> _Your task_:
Please edit the records below by replacing every "Pézenas" with "Pezenas", and leave everything else as it is.

> _Supplied material_:
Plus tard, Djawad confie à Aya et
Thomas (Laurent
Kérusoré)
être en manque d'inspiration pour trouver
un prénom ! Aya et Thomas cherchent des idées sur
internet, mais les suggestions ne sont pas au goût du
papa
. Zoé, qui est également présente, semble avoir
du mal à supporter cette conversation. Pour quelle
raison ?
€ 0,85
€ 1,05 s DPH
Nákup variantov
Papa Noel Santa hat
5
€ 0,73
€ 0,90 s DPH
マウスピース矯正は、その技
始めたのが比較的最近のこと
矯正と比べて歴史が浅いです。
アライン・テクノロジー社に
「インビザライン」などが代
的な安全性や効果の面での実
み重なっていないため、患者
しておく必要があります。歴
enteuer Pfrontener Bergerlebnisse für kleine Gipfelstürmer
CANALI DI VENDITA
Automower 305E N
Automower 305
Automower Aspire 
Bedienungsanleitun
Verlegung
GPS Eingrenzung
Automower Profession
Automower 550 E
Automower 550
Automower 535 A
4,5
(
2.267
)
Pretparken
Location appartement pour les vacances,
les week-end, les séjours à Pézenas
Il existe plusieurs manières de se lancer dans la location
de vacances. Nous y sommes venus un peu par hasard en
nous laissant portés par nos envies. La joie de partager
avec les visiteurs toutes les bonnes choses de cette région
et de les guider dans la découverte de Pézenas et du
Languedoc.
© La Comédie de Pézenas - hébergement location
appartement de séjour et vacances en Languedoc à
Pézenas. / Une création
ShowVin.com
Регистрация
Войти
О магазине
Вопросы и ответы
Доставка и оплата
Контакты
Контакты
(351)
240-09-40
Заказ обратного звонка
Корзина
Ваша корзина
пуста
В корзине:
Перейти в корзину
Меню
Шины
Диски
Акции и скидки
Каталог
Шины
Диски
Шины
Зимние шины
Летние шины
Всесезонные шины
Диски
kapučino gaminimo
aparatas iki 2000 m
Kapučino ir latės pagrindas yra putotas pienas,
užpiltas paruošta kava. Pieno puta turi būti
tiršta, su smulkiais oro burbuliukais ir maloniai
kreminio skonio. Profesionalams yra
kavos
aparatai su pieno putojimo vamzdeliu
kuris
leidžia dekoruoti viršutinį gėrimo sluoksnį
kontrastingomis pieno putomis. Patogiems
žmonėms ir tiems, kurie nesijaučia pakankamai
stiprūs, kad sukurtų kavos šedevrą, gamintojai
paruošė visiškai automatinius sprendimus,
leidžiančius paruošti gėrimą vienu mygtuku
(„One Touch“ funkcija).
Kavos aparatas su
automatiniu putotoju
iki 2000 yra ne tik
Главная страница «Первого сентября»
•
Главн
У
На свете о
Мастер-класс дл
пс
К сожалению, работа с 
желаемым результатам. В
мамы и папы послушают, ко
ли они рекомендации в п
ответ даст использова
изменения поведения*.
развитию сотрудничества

> _Your solution_:
Plus tard, Djawad confie à Aya et
Thomas (Laurent
Kérusoré)
être en manque d'inspiration pour trouver
un prénom ! Aya et Thomas cherchent des idées sur
internet, mais les suggestions ne sont pas au goût du
papa
. Zoé, qui est également présente, semble avoir
du mal à supporter cette conversation. Pour quelle
raison ?
€ 0,85
€ 1,05 s DPH
Nákup variantov
Papa Noel Santa hat
5
€ 0,73
€ 0,90 s DPH
マウスピース矯正は、その技
始めたのが比較的最近のこと
矯正と比べて歴史が浅いです。
アライン・テクノロジー社に
「インビザライン」などが代
的な安全性や効果の面での実
み重なっていないため、患者
しておく必要があります。歴
enteuer Pfrontener Bergerlebnisse für kleine Gipfelstürmer
CANALI DI VENDITA
Automower 305E N
Automower 305
Automower Aspire 
Bedienungsanleitun
Verlegung
GPS Eingrenzung
Automower Profession
Automower 550 E
Automower 550
Automower 535 A
4,5
(
2.267
)
Pretparken
Location appartement pour les vacances,
les week-end, les séjours à Pezenas
Il existe plusieurs manières de se lancer dans la location
de vacances. Nous y sommes venus un peu par hasard en
nous laissant portés par nos envies. La joie de partager
avec les visiteurs toutes les bonnes choses de cette région
et de les guider dans la découverte de Pezenas et du
Languedoc.
© La Comédie de Pezenas - hébergement location
appartement de séjour et vacances en Languedoc à
Pezenas. / Une création
ShowVin.com
Регистрация
Войти
О магазине
Вопросы и ответы
Доставка и оплата
Контакты
Контакты
(351)
240-09-40
Заказ обратного звонка
Корзина
Ваша корзина
пуста
В корзине:
Перейти в корзину
Меню
Шины
Диски
Акции и скидки
Каталог
Шины
Диски
Шины
Зимние шины
Летние шины
Всесезонные шины
Диски
kapučino gaminimo
aparatas iki 2000 m
Kapučino ir latės pagrindas yra putotas pienas,
užpiltas paruošta kava. Pieno puta turi būti
tiršta, su smulkiais oro burbuliukais ir maloniai
kreminio skonio. Profesionalams yra
kavos
aparatai su pieno putojimo vamzdeliu
kuris
leidžia dekoruoti viršutinį gėrimo sluoksnį
kontrastingomis pieno putomis. Patogiems
žmonėms ir tiems, kurie nesijaučia pakankamai
stiprūs, kad sukurtų kavos šedevrą, gamintojai
paruošė visiškai automatinius sprendimus,
leidžiančius paruošti gėrimą vienu mygtuku
(„One Touch“ funkcija).
Kavos aparatas su
automatiniu putotoju
iki 2000 yra ne tik
Главная страница «Первого сентября»
•
Главн
У
На свете о
Мастер-класс дл
пс
К сожалению, работа с 
желаемым результатам. В
мамы и папы послушают, ко
ли они рекомендации в п
ответ даст использова
изменения поведения*.
развитию сотрудничества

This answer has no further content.